Red Guards, high school and university students, waving copies of Chairman Mao Zedong’s ‘Little Red Book’ parade in June 1966 in Beijing’s streets at the beginning of the Great Proletarian Cultural Revolution. The Red Guards went on rampages in Chinese towns, terrorizing people, particularly older ones. Photo: AFP/Jean Vincent

It all stemmed from one incident. Dutifully holding Mao’s book of sayings in his hand, he went to the toilet, which was basically a bucket. He slipped and got stuck. When people came to his aid, one of them started ranting about his disrespectful attitude to the Chairman. Holding Mao’s “little red book” and sitting in shit was representative of his opinion of Mao and required rectifying.

Taken to a prison doubling as a mental hospital, he was forced to confess his “illness.” I was told that the treatment he received ended up making him mentally ill.

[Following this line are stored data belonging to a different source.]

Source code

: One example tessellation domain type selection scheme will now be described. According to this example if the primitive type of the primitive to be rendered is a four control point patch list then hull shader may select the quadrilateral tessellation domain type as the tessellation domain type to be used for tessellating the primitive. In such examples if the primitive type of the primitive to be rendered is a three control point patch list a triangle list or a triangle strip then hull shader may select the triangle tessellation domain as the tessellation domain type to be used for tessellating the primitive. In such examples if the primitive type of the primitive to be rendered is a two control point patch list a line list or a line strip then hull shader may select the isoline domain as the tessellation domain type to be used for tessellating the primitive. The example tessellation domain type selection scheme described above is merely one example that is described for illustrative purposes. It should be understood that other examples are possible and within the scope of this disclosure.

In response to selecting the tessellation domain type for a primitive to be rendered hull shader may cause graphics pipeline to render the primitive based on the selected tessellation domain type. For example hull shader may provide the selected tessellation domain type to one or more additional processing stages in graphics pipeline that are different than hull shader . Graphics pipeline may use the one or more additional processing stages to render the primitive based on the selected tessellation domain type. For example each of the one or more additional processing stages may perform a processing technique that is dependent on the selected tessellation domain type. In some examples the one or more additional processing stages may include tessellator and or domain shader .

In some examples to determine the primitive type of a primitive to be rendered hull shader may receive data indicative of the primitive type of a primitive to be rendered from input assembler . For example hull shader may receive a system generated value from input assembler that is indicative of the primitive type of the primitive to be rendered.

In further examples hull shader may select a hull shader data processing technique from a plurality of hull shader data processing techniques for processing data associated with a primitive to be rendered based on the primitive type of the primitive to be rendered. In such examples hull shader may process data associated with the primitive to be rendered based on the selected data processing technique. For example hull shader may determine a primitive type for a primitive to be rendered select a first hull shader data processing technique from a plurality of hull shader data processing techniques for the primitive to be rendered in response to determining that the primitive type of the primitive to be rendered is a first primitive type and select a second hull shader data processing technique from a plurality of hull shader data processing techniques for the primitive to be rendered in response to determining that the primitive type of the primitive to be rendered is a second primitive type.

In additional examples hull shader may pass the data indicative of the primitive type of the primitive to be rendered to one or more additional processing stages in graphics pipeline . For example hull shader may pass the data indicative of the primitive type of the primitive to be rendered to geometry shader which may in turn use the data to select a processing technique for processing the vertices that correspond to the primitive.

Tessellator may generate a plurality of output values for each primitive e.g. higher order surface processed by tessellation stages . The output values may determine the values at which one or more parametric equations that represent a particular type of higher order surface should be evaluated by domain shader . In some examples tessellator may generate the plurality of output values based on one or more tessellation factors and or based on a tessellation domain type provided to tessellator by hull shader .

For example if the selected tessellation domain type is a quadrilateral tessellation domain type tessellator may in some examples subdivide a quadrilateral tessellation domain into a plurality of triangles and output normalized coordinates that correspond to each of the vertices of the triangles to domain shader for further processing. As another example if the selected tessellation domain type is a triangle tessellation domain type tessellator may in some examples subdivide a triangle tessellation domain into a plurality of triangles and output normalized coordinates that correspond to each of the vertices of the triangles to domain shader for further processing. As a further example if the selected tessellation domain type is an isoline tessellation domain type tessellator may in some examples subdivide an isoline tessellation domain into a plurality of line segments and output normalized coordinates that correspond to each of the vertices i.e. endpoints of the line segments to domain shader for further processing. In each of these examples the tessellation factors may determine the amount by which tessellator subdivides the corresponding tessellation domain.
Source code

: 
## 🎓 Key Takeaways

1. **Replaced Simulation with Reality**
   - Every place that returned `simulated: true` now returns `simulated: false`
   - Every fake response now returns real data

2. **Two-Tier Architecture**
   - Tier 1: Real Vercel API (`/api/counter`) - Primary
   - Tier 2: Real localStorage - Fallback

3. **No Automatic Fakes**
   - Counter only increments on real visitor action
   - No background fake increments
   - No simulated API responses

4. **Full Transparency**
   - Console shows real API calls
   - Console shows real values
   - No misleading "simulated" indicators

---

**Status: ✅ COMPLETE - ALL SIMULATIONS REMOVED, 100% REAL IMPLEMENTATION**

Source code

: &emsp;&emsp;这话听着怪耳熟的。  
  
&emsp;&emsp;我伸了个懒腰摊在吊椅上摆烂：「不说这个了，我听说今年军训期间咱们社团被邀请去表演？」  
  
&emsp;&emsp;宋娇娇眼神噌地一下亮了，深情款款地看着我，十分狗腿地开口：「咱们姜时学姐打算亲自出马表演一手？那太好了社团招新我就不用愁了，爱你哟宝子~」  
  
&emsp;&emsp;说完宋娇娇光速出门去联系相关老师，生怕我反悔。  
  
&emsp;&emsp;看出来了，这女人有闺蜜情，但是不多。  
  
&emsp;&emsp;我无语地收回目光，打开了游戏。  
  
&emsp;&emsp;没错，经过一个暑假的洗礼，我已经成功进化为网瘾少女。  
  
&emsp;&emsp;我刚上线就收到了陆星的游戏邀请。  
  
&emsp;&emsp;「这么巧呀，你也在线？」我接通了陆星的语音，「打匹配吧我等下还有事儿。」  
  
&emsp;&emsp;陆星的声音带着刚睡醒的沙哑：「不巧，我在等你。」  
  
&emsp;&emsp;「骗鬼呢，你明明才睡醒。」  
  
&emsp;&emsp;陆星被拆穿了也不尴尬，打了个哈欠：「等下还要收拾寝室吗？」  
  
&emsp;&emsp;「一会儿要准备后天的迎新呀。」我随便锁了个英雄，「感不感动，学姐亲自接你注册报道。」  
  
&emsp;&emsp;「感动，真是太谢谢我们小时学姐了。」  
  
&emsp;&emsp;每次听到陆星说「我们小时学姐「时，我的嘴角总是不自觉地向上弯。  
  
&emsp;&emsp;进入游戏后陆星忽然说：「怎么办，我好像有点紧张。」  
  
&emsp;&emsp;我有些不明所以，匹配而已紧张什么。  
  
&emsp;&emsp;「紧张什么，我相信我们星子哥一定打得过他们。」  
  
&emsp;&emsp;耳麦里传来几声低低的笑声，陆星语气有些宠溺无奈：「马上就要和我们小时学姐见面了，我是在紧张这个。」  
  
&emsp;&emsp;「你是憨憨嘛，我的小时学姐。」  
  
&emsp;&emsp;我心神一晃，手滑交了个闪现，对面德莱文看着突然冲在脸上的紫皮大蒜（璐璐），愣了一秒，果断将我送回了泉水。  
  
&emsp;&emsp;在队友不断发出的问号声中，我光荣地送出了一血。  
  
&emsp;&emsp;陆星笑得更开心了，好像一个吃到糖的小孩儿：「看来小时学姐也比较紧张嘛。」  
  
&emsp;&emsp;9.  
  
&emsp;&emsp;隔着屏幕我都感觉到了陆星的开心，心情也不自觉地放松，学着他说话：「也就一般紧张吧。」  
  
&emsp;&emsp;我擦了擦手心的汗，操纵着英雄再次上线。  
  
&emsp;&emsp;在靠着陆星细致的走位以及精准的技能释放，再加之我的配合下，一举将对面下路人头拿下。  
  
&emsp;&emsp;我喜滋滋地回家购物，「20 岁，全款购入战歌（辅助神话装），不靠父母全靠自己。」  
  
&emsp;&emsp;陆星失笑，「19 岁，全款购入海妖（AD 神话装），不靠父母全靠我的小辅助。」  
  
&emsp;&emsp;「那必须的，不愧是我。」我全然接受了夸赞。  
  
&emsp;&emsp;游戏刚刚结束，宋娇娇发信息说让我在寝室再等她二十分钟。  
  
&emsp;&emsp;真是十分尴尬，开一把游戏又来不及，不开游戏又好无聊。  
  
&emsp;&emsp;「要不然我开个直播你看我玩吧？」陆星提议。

One thing all this has taught me is to make allowances when an older Chinese gets unreasonably and illogically argumentative. One almost has to take on a new value system because of the very real possibility that the person who’s in your face was humiliated and had his or her life ruined by events that took place in the late 1960s.

The Cultural Revolution generation in China is a psychologist’s and a sociologist’s laboratory dream. And even if victims of the Cultural Revolution haven’t passed the entirety of their very natural anger and bitterness along to their children, lessons have been inherited. A friend’s mother taught him that most people “can’t be trusted.”

Born in England, Peter Mitchelmore went to China in 1999 after his university graduation and lived in both Wuxi and Shanghai, learning Mandarin while working first as a college teacher and then as a businessman during his four years in the country. Currently he is based in Calgary, Alberta, Canada, as an energy industry joint ventures specialist and business consultant. This article is an edited excerpt from his forthcoming book, The Trouble with China.